- [Tasks and exercises]
a) Translate this sentence from the knowledge graph overview into Spanish: "A simple path is a path with no repeated nodes."
b) According to the knowledge graph overview, what is a directed graph called when its nodes are classes of objects and its edges capture the subclass relationship?
c) Continue the knowledge graph overview, picking up right after its final sentence.
### Excerpted passage ###
Knowledge graphs have emerged as a compelling abstraction for
organizing world's structured knowledge over the internet, and a way
to integrate information extracted from multiple data
sources. Knowledge graphs have also started to play a central role in
machine learning as a method to incorporate world knowledge, as a
target knowledge representation for extracted knowledge, and for
explaining what is learned.
Our goal here is to explain the basic terminology, concepts and
usage of knowledge graphs in a simple to understand manner. We do not
intend to give here an exhaustive survey of the past and current work
on the topic of knowledge graphs.
We will begin by defining knowledge graphs, some applications that
have contributed to the recent surge in the popularity of knowledge
graphs, and then use of knowledge graphs in machine learning. We
will conclude this chapter by summarizing what is new and different
about the recent use of knowledge graphs.
2. Knowledge Graph Definition
A knowledge graph is a directed labeled graph in which the labels
have well-defined meanings. A directed labeled graph consists of
nodes, edges, and labels. Anything can act as a node, for example,
people, company, computer, etc. An edge connects a pair of nodes and
captures the relationship of interest between them, for example,
friendship relationship between two people, customer relationship
between a company and person, or a network connection between two
computers. The labels capture the meaning of the relationship, for
example, the friendship relationship between two people.
More formally, given a set of nodes N, and a set of
labels L, a knowledge graph is a subset of the cross
product N × L × N. Each member of this set is
referred to as a triple, and can be visualized as shown below.
The directed graph representation is used in a variety of ways
depending on the needs of an application. A directed graphs such as
the one in which the nodes are people, and the edges capture
friendship relationship is also known as a data graph. A directed
graph in which the nodes are classes of objects (e.g., Book,
Textbook, etc.), and the edges capture the subclass
relationship, is also known as a taxonomy. In some data
models, A is referred to as subject, B is
referred to as predicate, and C is referred to as
Many interesting computations over graphs can be reduced to
navigation. For example, in a friendship knowledge graph,
to calculate the friends of a friends of a person A, we can
navigate the knowledge graph from A to all nodes B
connected to it by a relation labeled as friend, and then
recursively to all nodes C connected by the friend relation to
A path in a graph G is a series of nodes
(v1, v2,..., vn) where for any i
∈ N with 1 ≤ i < n, there is an edge from vi to
vi+1. A simple path is a path with no
repeated nodes. A cycle is a path in which the first
and the last nodes are the same. Usually, we are interested in only
those paths in which the edge label is the same for every pair of
nodes. It is possible to define numerous additional properties over
the graphs (e.g., connected components, strongly connected
components), and provide different ways to traverse the graphs (e.g.,
shortest path, Hamiltonian path, etc.).
3. Recent Applications of Knowledge Graphs
There are numerous applications of knowledge graphs both in research
and industry. Within computer science, there are many uses of a
directed graph representation, for example, data flow graphs, binary
decision diagrams, state charts, etc. For our discussion here, we
have chosen to focus on two concrete applications that have led to
recent surge in popularity of knowledge graphs: organizing information
over internet and data integration.
### Supplied information ###
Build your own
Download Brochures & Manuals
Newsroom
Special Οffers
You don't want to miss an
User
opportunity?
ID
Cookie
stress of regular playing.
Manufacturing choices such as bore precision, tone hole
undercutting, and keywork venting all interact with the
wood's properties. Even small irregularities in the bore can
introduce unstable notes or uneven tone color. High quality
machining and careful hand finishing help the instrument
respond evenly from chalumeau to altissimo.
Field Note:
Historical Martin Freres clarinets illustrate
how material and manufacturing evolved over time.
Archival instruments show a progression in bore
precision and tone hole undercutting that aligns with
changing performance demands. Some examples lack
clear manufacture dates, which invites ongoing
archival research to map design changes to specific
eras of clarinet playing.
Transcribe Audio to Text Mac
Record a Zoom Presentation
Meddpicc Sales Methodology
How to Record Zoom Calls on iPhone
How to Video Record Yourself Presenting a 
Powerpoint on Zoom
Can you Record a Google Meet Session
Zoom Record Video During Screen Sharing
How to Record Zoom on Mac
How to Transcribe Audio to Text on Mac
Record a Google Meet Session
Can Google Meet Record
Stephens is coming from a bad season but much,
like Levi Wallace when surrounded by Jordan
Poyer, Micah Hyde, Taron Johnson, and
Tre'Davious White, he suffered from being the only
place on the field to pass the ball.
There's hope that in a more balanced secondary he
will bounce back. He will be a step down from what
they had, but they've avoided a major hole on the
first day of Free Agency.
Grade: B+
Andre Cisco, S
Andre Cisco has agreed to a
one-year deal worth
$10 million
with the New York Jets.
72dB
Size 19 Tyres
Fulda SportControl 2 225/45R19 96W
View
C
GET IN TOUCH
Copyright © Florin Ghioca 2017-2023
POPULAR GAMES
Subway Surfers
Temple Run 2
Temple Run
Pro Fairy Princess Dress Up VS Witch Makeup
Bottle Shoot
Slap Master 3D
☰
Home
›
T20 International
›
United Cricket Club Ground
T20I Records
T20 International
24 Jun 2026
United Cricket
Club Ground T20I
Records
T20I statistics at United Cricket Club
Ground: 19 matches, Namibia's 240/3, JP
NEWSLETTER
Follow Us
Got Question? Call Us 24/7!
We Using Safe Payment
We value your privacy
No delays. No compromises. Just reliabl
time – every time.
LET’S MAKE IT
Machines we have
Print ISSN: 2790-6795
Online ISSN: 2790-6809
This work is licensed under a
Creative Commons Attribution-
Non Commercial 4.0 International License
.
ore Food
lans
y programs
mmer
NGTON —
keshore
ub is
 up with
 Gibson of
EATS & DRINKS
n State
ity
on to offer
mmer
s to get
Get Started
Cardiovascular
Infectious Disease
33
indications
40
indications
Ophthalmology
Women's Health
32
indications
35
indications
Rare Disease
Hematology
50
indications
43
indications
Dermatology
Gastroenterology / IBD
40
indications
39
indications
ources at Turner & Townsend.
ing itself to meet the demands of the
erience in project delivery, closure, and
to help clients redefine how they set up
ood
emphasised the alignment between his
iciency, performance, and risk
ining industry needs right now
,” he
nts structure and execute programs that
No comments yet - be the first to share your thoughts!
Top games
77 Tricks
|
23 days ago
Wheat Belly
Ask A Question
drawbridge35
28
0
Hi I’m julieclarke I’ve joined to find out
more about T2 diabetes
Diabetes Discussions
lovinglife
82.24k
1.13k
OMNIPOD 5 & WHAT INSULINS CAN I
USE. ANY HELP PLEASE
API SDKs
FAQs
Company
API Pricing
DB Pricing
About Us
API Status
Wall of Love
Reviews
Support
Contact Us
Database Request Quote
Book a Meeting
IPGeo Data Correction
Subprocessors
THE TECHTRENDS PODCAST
###
- [Numbered responses]
a) Un camino simple es un camino sin nodos repetidos.

b) A taxonomy.

c)
3.1 Knowledge Graphs for organizing Knowledge over the Internet
We will explain the use of a knowledge graph over the web by taking
the concrete example of Wikidata. Wikidata acts as the central storage
for the structured data for Wikipedia. To show the interplay between
the two, and to motivate the use of Wikidata knowledge graph, consider
the city of Winterthur in Switzerland which has a page in
Wikipedia. The Wikipedia page for Winterthur lists its twin towns: two
are in Switerzland, one in Czech Republic, and one in
Austria. The city of Ontario in California that has a Wikipedia page
titled Ontario, California, lists Winterthur as its sister
city. The sister city and twin city relationships are identical as
well as reciprocal. Thus, if a city A is a sister city of another city
B, then B must be a sister city of A. This inference should be
automatic, but because this information is stated in English in
Wikipedia, it is not easy to detect this discrepancy. In contrast, in
the Wikidata representation of Winterthur, there is a relationship
called twinned administrative body that lists the city of
Ontario. As this relationship is symmetric, the Wikidata page for the
city of Ontario automatically includes Winterthur. Thus, when Wikidata
knowledge graph will be fully integrated into Wikipedia, such
discrepancies will naturally disappear.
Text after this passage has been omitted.